(Working data)
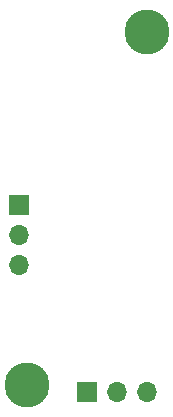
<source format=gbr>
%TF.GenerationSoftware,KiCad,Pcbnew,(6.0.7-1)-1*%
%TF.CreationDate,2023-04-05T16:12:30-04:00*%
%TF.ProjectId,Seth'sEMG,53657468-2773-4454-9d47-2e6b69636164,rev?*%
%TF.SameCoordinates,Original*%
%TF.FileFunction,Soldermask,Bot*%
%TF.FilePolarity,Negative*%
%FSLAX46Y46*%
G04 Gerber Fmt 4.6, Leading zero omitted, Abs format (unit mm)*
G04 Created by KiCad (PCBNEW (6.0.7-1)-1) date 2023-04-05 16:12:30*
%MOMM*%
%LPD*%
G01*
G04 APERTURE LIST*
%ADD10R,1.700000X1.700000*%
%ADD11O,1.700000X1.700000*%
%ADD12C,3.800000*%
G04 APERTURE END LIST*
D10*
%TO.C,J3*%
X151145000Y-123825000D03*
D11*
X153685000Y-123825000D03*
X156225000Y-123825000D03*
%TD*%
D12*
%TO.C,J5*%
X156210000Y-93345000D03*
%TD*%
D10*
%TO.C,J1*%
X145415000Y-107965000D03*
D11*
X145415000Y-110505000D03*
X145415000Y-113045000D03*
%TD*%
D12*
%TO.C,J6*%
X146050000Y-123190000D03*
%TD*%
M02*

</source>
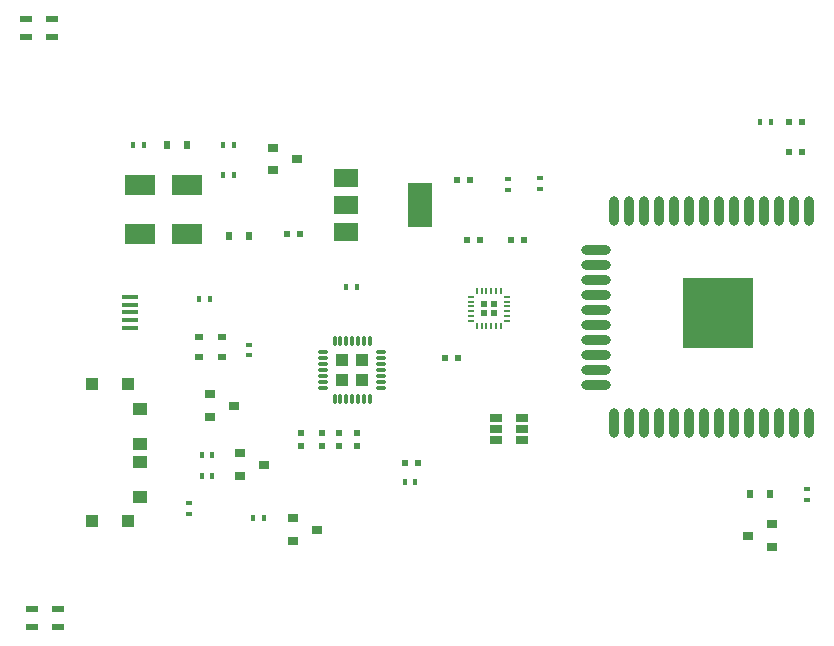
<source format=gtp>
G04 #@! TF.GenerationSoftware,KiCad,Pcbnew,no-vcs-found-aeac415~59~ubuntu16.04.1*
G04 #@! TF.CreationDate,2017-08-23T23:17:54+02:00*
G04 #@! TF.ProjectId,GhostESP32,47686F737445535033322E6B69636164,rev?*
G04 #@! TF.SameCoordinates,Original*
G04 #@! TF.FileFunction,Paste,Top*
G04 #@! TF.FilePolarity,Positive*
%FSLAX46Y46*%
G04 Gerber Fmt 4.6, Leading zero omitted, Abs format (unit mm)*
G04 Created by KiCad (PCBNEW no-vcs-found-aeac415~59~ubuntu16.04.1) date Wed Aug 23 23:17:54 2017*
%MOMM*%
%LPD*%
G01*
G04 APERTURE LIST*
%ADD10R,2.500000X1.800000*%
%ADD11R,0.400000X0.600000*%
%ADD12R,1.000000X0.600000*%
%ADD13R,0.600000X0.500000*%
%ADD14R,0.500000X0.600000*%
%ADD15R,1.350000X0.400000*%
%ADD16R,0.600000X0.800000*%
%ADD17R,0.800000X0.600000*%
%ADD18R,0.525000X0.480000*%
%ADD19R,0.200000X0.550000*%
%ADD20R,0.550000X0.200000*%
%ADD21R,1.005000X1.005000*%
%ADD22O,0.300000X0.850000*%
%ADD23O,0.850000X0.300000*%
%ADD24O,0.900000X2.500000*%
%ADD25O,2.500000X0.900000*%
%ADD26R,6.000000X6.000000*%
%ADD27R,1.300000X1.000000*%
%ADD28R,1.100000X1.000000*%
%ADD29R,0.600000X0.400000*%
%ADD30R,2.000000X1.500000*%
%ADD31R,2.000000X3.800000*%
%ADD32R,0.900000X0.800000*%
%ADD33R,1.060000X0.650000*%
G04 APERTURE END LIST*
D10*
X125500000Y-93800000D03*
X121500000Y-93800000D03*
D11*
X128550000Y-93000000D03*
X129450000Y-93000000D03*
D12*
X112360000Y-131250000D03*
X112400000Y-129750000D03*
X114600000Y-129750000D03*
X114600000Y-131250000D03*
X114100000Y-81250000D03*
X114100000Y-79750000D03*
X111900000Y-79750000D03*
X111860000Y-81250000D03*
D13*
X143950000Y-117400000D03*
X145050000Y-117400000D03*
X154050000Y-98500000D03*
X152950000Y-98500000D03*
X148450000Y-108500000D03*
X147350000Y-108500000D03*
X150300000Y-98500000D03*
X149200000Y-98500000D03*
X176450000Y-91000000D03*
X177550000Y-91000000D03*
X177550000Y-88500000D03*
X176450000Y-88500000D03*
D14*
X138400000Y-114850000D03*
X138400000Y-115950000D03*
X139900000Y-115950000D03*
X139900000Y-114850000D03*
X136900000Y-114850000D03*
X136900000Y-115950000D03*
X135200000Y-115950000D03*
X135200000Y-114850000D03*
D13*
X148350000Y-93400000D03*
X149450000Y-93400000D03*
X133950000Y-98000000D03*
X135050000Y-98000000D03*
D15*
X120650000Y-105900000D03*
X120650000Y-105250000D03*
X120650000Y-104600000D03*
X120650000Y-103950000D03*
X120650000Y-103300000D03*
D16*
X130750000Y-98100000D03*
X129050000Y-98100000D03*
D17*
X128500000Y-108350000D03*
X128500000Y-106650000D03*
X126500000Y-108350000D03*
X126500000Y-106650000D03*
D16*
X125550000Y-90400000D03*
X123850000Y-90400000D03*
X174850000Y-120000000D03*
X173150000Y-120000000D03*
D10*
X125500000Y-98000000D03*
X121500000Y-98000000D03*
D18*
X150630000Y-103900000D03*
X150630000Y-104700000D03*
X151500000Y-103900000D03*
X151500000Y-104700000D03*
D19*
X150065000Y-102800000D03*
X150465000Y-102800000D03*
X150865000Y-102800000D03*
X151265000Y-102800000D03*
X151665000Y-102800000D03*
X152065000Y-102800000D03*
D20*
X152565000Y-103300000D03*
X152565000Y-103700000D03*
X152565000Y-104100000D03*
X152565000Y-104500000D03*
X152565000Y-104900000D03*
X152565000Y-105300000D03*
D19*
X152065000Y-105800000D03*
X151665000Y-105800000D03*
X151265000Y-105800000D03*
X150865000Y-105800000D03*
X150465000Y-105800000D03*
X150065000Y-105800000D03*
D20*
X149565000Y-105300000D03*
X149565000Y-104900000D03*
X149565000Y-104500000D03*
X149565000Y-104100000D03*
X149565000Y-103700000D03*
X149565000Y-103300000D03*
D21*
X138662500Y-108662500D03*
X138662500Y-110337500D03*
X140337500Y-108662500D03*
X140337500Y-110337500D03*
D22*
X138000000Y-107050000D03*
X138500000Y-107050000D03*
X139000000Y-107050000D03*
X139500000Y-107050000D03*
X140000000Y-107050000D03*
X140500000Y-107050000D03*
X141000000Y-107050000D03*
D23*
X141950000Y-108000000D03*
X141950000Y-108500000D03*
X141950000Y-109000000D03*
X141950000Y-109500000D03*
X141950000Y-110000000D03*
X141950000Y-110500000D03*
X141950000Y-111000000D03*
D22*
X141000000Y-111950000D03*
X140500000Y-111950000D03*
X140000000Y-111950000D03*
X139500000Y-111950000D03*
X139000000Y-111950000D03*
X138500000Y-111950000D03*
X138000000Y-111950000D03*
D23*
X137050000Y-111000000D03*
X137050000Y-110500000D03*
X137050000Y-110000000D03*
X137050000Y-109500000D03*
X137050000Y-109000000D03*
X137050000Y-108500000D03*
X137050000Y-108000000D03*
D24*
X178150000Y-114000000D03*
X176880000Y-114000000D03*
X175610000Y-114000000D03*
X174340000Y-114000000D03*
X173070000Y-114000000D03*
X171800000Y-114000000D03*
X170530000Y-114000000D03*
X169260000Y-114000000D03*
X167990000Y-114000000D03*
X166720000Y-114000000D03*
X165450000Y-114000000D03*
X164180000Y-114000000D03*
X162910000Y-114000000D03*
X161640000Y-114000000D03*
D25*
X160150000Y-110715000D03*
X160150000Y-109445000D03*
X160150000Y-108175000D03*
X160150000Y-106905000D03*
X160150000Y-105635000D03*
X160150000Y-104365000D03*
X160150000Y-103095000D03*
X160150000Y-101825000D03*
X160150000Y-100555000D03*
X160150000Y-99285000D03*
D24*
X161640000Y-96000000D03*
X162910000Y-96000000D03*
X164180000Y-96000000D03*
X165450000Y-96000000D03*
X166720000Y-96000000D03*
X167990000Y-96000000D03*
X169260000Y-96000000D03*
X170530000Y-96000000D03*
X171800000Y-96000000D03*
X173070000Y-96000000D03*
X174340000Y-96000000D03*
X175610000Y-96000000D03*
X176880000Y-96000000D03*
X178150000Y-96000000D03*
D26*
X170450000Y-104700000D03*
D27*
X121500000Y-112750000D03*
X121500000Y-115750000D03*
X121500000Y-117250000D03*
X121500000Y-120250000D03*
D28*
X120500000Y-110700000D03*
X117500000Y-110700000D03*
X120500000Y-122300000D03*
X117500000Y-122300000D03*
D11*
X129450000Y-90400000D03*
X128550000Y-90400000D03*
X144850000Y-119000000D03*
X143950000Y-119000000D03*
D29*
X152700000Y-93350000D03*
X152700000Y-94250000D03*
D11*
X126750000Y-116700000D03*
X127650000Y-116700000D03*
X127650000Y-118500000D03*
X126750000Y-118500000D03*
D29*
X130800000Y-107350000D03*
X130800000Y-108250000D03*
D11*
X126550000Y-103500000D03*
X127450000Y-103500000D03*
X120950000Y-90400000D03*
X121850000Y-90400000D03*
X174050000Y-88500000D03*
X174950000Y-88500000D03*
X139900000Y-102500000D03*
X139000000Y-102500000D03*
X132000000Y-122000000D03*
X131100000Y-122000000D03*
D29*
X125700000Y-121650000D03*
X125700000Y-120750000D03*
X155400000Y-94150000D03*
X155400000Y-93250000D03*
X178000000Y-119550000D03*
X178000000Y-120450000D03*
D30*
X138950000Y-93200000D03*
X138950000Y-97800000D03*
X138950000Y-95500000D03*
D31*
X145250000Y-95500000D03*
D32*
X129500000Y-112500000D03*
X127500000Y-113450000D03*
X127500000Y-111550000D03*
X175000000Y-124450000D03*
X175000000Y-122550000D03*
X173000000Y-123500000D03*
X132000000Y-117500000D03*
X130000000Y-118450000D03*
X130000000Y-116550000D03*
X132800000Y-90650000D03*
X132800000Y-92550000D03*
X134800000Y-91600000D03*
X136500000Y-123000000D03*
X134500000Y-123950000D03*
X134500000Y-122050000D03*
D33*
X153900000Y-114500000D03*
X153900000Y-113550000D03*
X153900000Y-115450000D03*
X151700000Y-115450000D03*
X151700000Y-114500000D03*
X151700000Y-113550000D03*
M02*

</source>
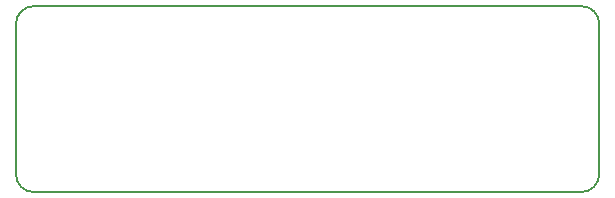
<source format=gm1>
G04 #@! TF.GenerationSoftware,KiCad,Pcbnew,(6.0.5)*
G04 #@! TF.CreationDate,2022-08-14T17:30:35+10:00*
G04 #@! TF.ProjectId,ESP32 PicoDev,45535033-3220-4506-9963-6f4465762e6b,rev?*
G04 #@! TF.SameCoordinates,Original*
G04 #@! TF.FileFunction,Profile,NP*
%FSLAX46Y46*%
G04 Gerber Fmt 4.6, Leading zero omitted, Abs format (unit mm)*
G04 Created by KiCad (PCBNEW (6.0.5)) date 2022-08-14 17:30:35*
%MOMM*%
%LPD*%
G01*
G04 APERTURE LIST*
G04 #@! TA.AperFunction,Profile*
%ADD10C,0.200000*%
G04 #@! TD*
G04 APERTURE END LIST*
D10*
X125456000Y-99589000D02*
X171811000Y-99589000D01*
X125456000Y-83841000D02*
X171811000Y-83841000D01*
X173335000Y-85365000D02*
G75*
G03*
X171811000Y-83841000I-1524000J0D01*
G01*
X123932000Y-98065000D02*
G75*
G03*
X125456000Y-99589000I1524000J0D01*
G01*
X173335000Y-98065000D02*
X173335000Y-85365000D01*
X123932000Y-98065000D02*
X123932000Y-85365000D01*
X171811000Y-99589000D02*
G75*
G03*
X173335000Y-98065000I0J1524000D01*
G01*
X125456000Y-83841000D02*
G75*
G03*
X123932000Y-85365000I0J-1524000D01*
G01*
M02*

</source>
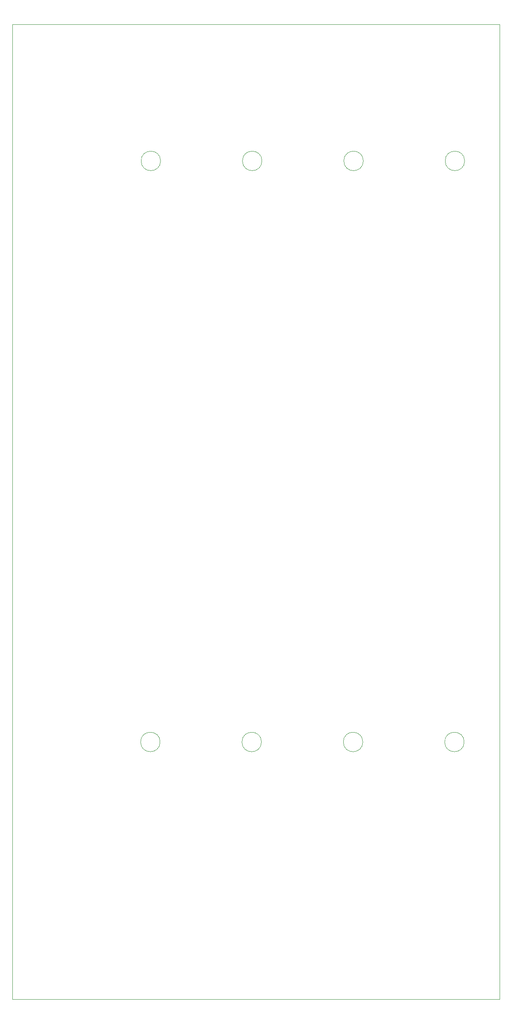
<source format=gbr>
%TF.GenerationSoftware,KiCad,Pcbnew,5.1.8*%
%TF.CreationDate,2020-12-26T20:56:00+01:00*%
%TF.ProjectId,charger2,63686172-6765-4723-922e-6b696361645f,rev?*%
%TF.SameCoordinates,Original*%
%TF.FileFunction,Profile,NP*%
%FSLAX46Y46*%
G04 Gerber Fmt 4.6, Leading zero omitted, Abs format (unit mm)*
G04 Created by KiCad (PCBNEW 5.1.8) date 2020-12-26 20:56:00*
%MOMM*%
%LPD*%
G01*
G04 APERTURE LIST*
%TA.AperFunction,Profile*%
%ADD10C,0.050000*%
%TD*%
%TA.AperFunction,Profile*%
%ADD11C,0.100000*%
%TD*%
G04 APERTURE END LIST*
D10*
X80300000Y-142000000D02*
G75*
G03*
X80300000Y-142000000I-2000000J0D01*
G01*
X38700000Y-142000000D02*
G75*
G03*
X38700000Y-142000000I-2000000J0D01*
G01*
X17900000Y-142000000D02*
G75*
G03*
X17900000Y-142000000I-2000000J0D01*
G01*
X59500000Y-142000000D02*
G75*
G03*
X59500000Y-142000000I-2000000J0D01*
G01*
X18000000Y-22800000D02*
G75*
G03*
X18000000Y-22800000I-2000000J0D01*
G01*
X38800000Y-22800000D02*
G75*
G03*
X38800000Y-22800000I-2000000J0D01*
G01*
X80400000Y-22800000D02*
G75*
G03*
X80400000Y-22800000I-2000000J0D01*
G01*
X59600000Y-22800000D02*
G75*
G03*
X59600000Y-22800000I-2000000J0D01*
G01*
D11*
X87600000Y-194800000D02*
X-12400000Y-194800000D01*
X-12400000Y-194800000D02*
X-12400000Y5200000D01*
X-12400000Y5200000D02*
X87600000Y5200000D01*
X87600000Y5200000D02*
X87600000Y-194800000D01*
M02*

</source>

(About this exercise) Where in the listing does the string "Original" appear? Copy every line that has it.

(Exercise output)
%TF.SameCoordinates,Original*%
G04 #@! TF.SameCoordinates,Original*
G04 #@! TF.SameCoordinates,Original*
%TF.SameCoordinates,Original*%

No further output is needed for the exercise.